My mind immediately connected with all the graduates I’ve know and respected. Most end up taking jobs that play on the greatly expanded systems awareness one gets in the program. They are liminal, synaptic forces, connecting and networking, working the membranes and filters of society.
The man we were honoring as a graduate later was Gary Fazzino, twice mayor of Palo Alto and Vice President of Government Affairs for hp. I thought about my own civic work—helping found the Headlands Center for the Arts, serving on the Coro Board in the 1990’s, working for years on the transition of the Presidio into being a National Park, facilitating countless planning and cross-sector projects through the region. Very little of this would ever be noticed. We are a culture that prizes figure over ground; credit the individual over the group, look at event rather than context. This is a profoundly reductionist way to think, but it’s the operating system for our media and much of the public discourse.
Then I began thinking about the worldwide network of people who have been influenced by The Grove and our integrated systems of tools for facilitation, team performance, and visioning. I began to see that the patterns I learned those many years ago have been playing out in my work, and I began to imagine the rippling influence of those thousands of other graduates.
Here, this weekend, in Aptos, I was in a bipartisan community of people that see things differently. This gives me hope that we can actually make democracy work. We analyzed the recent elections. Statistically, it wasn’t a sea change, but an incremental change, the way things have always changed in Congress if you look at the patterns. But the increment is heading in a new direction. Young people are beginning to vote more.
I thought back to hearing Robert Putnam at the Commonwealth Club right after his book was released. “We need a new period of social invention, like the early 1900’s,” he appealed. It wasn’t clear to him the new technology would necessarily swing that way. “It could become another for of entertainment, rather than a new source of community and connection.” For Putnam, the fabric of society is social capital, the time we spend affiliating in groups, getting to know people, understanding neighbors. This is what has gone into huge decline since the invention of TV in the 1970s and the explosion of suburbs. “Every 10 minutes of commuting is 10% less time affiliating,” his studies conclude.

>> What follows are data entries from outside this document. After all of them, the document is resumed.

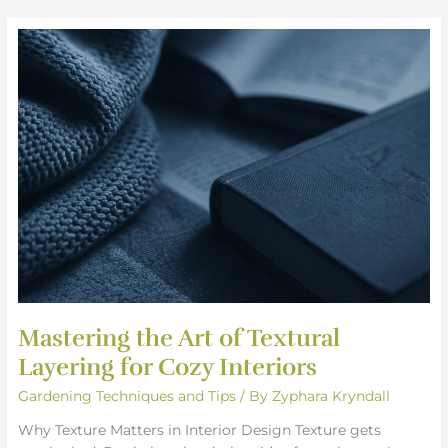
Mastering
the
Art
of
Textural
Layering
for
Cozy
Interiors
Mastering the Art of Textural
Layering for Cozy Interiors
Gardening Techniques and Tips
/ By
Zyphara Kryndall
Why Texture Matters in Interior Design Texture gets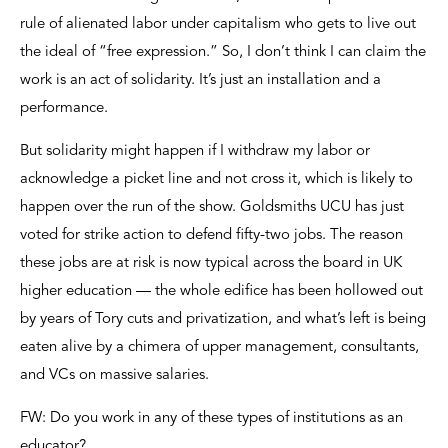
rule of alienated labor under capitalism who gets to live out
the ideal of “free expression.” So, I don’t think I can claim the
work is an act of solidarity. It’s just an installation and a
performance.
But solidarity might happen if I withdraw my labor or
acknowledge a picket line and not cross it, which is likely to
happen over the run of the show. Goldsmiths UCU has just
voted for strike action to defend fifty-two jobs. The reason
these jobs are at risk is now typical across the board in UK
higher education — the whole edifice has been hollowed out
by years of Tory cuts and privatization, and what’s left is being
eaten alive by a chimera of upper management, consultants,
and VCs on massive salaries.
FW: Do you work in any of these types of institutions as an
educator?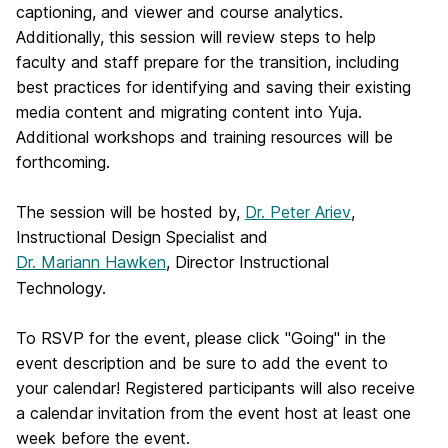
captioning, and viewer and course analytics.
Additionally, this session will review steps to help
faculty and staff prepare for the transition, including
best practices for identifying and saving their existing
media content and migrating content into Yuja.
Additional workshops and training resources will be
forthcoming.
The session will be hosted by,
Dr. Peter Ariev
,
Instructional Design Specialist and
Dr. Mariann Hawken
, Director Instructional
Technology.
To RSVP for the event, please click "Going" in the
event description and be sure to add the event to
your calendar! Registered participants will also receive
a calendar invitation from the event host at least one
week before the event.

So we ended up with a generation, my children in fact, who spend very little time in clubs, movements, groups, or other affiliative behavior. My generation was the peak of involvement for some reason.
Yet there is a quickening, I think. I see it in the rise of social networking software and the moving away from television. I see it in the increased number of young voters. I see it in the groups I work with that hunger for real conversation and engagement, who are sick of PowerPoint and push communications. I see it in the hundreds of little organizations springing up to accomplish this and that. I see it “long tail” economics, and the market of niches.
And I saw it recently at a conference of educators and architects looking at the future of education, a forum sponsored by Target and the American Architectural Foundation. They overwhelmingly agreed that educators and designers alike are now understanding that team-oriented, discovery-based education works, is being empowered by the new technologies, and can be supported by new school design.
My Coro-trained heart leaped with joy at the end of this meeting. Now, even a few weeks after the alumni conference, I can taste the “ice cream” of my imagination, quickened into hope by my old friends and the organization that connects us.